If you're here, it's probably because you need to extract variables from an XML (like SOAP) response using JMeter. Best of all, it works with HTML Too.
XPath expressions are a language to select nodes within an XML document. XPath supports different kind of expressions to select various parts of the document.
Expression
Selects
name
All nodes with name name
/
starting from the root node
//
Selects nodes in the document from the current node that match the selection no matter where they are
We can apply the following XPath Expressions to select nodes:
Path Expression
Selects
/
The document node
/root
The 'root' element
/root/actors/actor
All 'actor' elements that are direct children of the 'actors' element
//foo:singer
All 'singer' elements regardless of their positions in the document
//foo:singer/@id
The 'id' attributes of the 'singer' elements regardless of their positions in the document
//actor[1]/text()
The textual value of first 'actor' element
//actor[last()]
The last 'actor' element
//actor[position() < 3]
The first and second 'actor' elements using their position
//actor[@id]
All 'actor' elements that have an 'id' attribute
//actor[@id='3']
The 'actor' element with the 'id' attribute value of '3'
//actor[@id<=3]
All 'actor' nodes with the 'id' attribute value lower or equal to '3'
/root/foo:singers/*
All the children of the 'singers' node.
//*
All the elements in the document.
//actor|//foo:singer
All the 'actor' elements AND the 'singer' elements.
name(//*[1])
Name of the first element in the document.
number(//actor[1]/@id)
Numeric value of the 'id' attribute of the first 'actor' element.
string(//actor[1]/@id)
String representation value of the 'id' attribute of the first 'actor' element.
string-length(//actor[1]/text())
Length of the first 'actor' element's textual value.
local-name(//foo:singer[1])
Select the local name of the first 'singer' element, i.e. without the namespace.
count(//foo:singer)
Select the number of 'singer' elements.
sum(//foo:singer/@id)
Select the sum of the 'id' attributes of the 'singer' elements.
As you can see, there is nothing difficult here.

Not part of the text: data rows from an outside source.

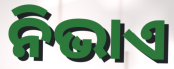
ନିଭାଏ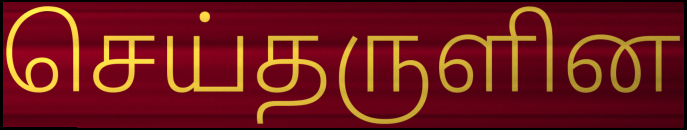
செய்தருளின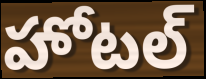
హోటల్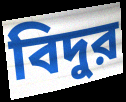
বিদুর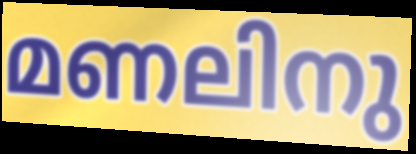
മണലിനു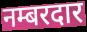
नम्बरदार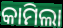
କାମିଲାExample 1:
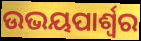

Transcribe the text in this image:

ଉଭୟପାର୍ଶ୍ୱର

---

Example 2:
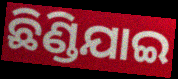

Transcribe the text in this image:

ଛିଣ୍ଡିଯାଇ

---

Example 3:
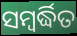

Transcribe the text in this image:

ସମ୍ବର୍ଦ୍ଧିତ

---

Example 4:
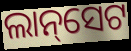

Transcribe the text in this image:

ଲାନ୍‌ସେଟ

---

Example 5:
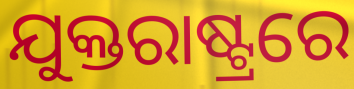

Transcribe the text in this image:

ଯୁକ୍ତରାଷ୍ଟ୍ରରେ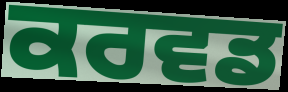
ਕਰਵਡ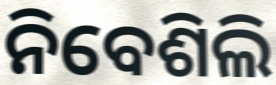
ନିବେଶିଲି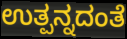
ಉತ್ಪನ್ನದಂತೆ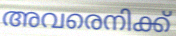
അവരെനിക്ക്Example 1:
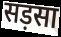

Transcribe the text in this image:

सड़सा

It's just a matter of practice to get things working the way you want. The trickiest part is to test XPath expressions on a given response.
Need to try some Xpath Expressions quickly outside JMeter? Give a try to XPath Tester. It supports configuring both the XML input and the XPath expression.

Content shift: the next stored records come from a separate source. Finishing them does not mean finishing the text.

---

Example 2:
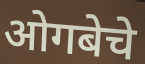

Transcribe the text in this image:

ओगबेचे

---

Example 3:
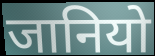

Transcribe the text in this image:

जानियो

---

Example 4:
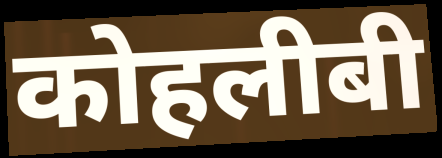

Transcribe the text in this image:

कोहलीबी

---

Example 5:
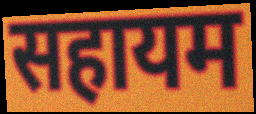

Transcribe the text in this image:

सहायमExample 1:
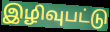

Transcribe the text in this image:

இழிவுபட்டு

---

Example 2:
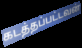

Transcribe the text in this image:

Let's now explore JMeter's XPath Extractor settings.
JMeter's XPath Extractor has some interesting advanced features:
Use Tidy (tolerant parser): If checked use Tidy to parse HTML response into XHTML,
Use Tidy" should be checked on for HTML response. Such response is converted to valid XHTML (XML compatible HTML) using Tidy,
Use Tidy" should be unchecked for both XHTML or XML response (for example RSS).
For HTML, CSS/JQuery Extractor is the correct and performing solution. Don't use XPath for HTML extractions.
Tidy should be used when receiving invalid XML responses. Tidy is much more tolerant than the built-in XML parser.
When Tidy is selected:
Quiet: Sets the Tidy Quiet flag ,
Report Errors If a Tidy error occurs, then set the Assertion accordingly,
Show warnings: Sets the Tidy showWarnings option.
When Tidy is not selected:
Use Namespaces: If checked, then the XML parser will use namespace resolution.(see note below on NAMESPACES) Note that currently only namespaces declared on the root element will be recognised. See below for user-definition of additional workspace names,
Validate XML: Check the document against its schema,
Ignore Whitespace: Ignore Element Whitespace,
Fetch External DTDs: If selected, external DTDs are fetched,
Return entire XPath fragment instead of text content? If selected, the fragment will be returned rather than the text content.
For example //title would return <title>Apache JMeter</title> rather than Apache JMeter. In this case, //title/text() would return Apache JMeter.
Let's take an example script we've setup for this purpose.
The script is configured with the following settings:
Thread Group: very simple one with just one concurrent user simulated,
Dummy Sampler: Simulates a request whose response is the XML from the example above. The plugin is not installed? Follow our JMeter Plugins Installation Guide.
You should be aware that using XPath expressions on XML / HTML responses consumes a significant amount of CPU and Memory. That being said, it may be much more practical to use XPath expressions (and not JMeter Regexp Extractor) when regular expressions are unsuitable. Typically, it happens when the content to extract is very similar to non-related other content.
Keep in mind the XPath extractor parses the HTML / XML Response and converts it to a DOM document. That's typically what web browsers do and it runs fine for a single client. But it often hurts performance as stated in our guide Optimize JMeter for Large Scale Tests.
Got only light load to simulate? Fine! Otherwise, keep an eye on the load generator's CPU and memory usage.